But thankfully the sun has been shining more often than not since my arrival in Langeland, off the coast of southeastern Funen in Denmark. A welcome change from the heavy rain and flooding the residents of this lovely island have weathered this summer. Low-lying and endowed with rich earth for farming and many kilometers of coastline for fishing, it is attached to mainland Fyn by a series of three bridges. Along the roads, between fields of golden wheat and small patches of woodlands, storybook villages, clusters of brick and half-timbered houses hug the narrow roads, late summer roses still blooming brightly in tiny pocket gardens. And for the moment – fields that have turned to ponds. The rain – an occasional inconvenience for me – has been a crisis for farmers trying to harvest grain. The sunshine and coastal breezes have helped dry the fields – tractors pulling wagons filled to the brim with harvested wheat pass by regularly throughout the day and night.

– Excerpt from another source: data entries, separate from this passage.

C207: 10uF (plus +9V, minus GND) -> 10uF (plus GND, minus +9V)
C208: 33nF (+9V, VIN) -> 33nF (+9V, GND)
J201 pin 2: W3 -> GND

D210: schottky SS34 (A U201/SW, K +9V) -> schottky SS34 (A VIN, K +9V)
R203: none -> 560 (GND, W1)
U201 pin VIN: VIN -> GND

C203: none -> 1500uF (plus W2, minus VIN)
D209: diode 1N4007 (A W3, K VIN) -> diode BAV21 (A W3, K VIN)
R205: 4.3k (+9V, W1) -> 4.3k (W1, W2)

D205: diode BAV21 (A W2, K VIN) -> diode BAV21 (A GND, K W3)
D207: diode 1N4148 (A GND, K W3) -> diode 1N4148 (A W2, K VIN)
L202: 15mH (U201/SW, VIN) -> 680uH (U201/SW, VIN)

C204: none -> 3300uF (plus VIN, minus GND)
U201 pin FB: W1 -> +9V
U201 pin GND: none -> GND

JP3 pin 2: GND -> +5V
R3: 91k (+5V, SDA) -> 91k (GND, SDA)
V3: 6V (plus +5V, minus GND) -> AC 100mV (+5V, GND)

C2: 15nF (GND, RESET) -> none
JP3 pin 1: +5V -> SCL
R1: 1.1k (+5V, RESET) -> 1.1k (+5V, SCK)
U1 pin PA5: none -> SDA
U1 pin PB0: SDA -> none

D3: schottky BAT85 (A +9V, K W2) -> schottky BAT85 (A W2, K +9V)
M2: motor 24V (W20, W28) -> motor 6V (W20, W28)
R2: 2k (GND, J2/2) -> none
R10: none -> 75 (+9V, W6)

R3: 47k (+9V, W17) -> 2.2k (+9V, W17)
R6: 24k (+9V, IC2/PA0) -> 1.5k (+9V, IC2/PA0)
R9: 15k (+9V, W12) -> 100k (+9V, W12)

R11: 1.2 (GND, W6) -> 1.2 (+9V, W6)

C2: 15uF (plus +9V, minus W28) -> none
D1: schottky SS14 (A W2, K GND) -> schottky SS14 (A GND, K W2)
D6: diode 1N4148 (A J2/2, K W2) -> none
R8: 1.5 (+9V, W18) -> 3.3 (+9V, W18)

I am here for a month in my mother’s homeland, and for a little while – a close neighbor to my beloved Danish family. A dream come true, peppered with the reality of travel and work, and of navigating the day-to-day in a new place. Langeland’s riches go far beyond farming and fishing – with art parks, castles, art towers and nature trails dotting the landscape. With bustling sailing harbors, vacation villages and a small town – now famous for the setting of a recent academy award-winning film. With old flour-mills and modern wind-mills on the horizon. And rustic, tiny farm stands at the end of gravel driveways, overflowing with the harvest from back-yard vegetable plots and fruit orchards. An old tradition and culture of self-serve/self-pay roadside stands is still active and thriving, and offers the best grocery shopping. A constantly changing array of produce and home-made products usually dictates the menu for the day. The current crop of tiny new potatoes – with their thin skins, and buttery, melt in your mouth flavor – top the list of favorites at the moment. With the farm-fresh eggs, raspberries, pears, jams, newly spun honey and smoked salt vying for top spot. But it is our friendly and generous neighbors, our hosts, dear family and new friends – who come by bearing gifts of orchard fruits from their own gardens and just-baked rolls from their kitchens, who invite us in to share meals around their tables – that have been the best gift of all.
The day is beckoning – time to step out into the sunshine. With wellies on my feet and an umbrella in hand. And with thoughts of my devastated, flood-torn Vermont, I am keeping family and friends close, while so far away.